There isn't an automation story here right now.  If humans are afraid of the code, they are 12,000x more afraid of automation making changes they don't understand to it.  The very worst thing that could happen is that they trust LLMs despite that apprehension, but they will only make the mistake once.  Perhaps one day LLMs will have such an exhaustive prompt limit that they can fully internalize the implications of the change to all interconnected code, make systemic changes simultaneously to address the side effects, and legitimately tackle fixes humans are bad at, but Nvidia doesn't yet make the GPUs powerful enough to power that world.

Functionality Changes

Some vulnerability classes can only be fixed by outright changing the code functionality.  Almost all crypto mistakes fall into this category, as does almost all deserialization vulnerabilities.  The specific code to correct the issue might be quite modest, but if that code was used against data at rest in the bad format all of that data needs to be migrated to the new, and if the code was used in a transport mechanism every connecting client or calling service also needs to be changed.  These aren't "bugs" in the sense of how you would classify the amount of work to address the issue in something like an Azure DevOps or Jira board - this is whatever you would call feature work (e.g. story or epic depending on magnitude).  It's going to be at least one dev for a good chunk of time, and in some instances a whole dev team to address the problem (or multiple dev teams if it's at the interface between two different services/components/etc.).

These categories of issues really should be communicated quite differently to development teams, because a development lead/manager is often going to need to plan the resources for the fix.  Coordinating all of the code changes is enough of a task that its likely going to remain easier to coordinate people making those changes than to coordinate automation (LLMs or otherwise) for quite some time.

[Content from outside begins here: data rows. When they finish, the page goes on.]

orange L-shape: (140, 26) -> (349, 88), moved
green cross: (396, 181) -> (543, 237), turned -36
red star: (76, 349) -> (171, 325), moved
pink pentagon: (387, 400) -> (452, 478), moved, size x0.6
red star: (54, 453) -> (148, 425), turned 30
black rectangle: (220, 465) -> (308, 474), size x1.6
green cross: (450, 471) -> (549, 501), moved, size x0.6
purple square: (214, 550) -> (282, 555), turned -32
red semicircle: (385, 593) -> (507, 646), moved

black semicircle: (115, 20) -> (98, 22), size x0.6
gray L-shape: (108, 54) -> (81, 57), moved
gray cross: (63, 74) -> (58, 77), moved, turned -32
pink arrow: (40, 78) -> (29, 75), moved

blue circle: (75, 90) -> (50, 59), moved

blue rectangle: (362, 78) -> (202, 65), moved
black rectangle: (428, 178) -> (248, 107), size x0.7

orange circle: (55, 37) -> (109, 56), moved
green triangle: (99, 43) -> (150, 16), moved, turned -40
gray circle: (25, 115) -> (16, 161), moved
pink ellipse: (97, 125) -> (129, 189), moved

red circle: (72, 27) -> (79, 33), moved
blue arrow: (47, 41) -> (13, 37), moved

LLMs are going to continue to evolve.  Their prompt limits will expand, and eventually surpass the amount of code context a humans can efficiently reason over with accuracy.  The input data that helps form the LLMs possible suggestions will increase.  While there may be some wall after which they don't improve more, but we haven't hit it yet.  BUT, that's eventually - for now I don't think the vendors have any choice but to rush out LLM driven auto-fixes, because it will seem like a table stakes feature.  And like the rush to cover as many languages and vuln classes as possible just to compete, it's going to produce A LOT of garbage in the short term.   But maybe smart vendors will target their LLMs for the categories of auto-fixes where they can be generally uniquely useful right now.

Separate from skepticism about LLM auto-fixes right now, for all of you using static analysis, another takeaway is that there is value in understanding what sort of fix different types of detections require, and varying how you report them to developers based on those characteristics.  A vulnerability that requires a functionality change will get more traction quicker going to a dev manager in whatever mechanism they prefer, than to a junior dev in whatever interface they prefer.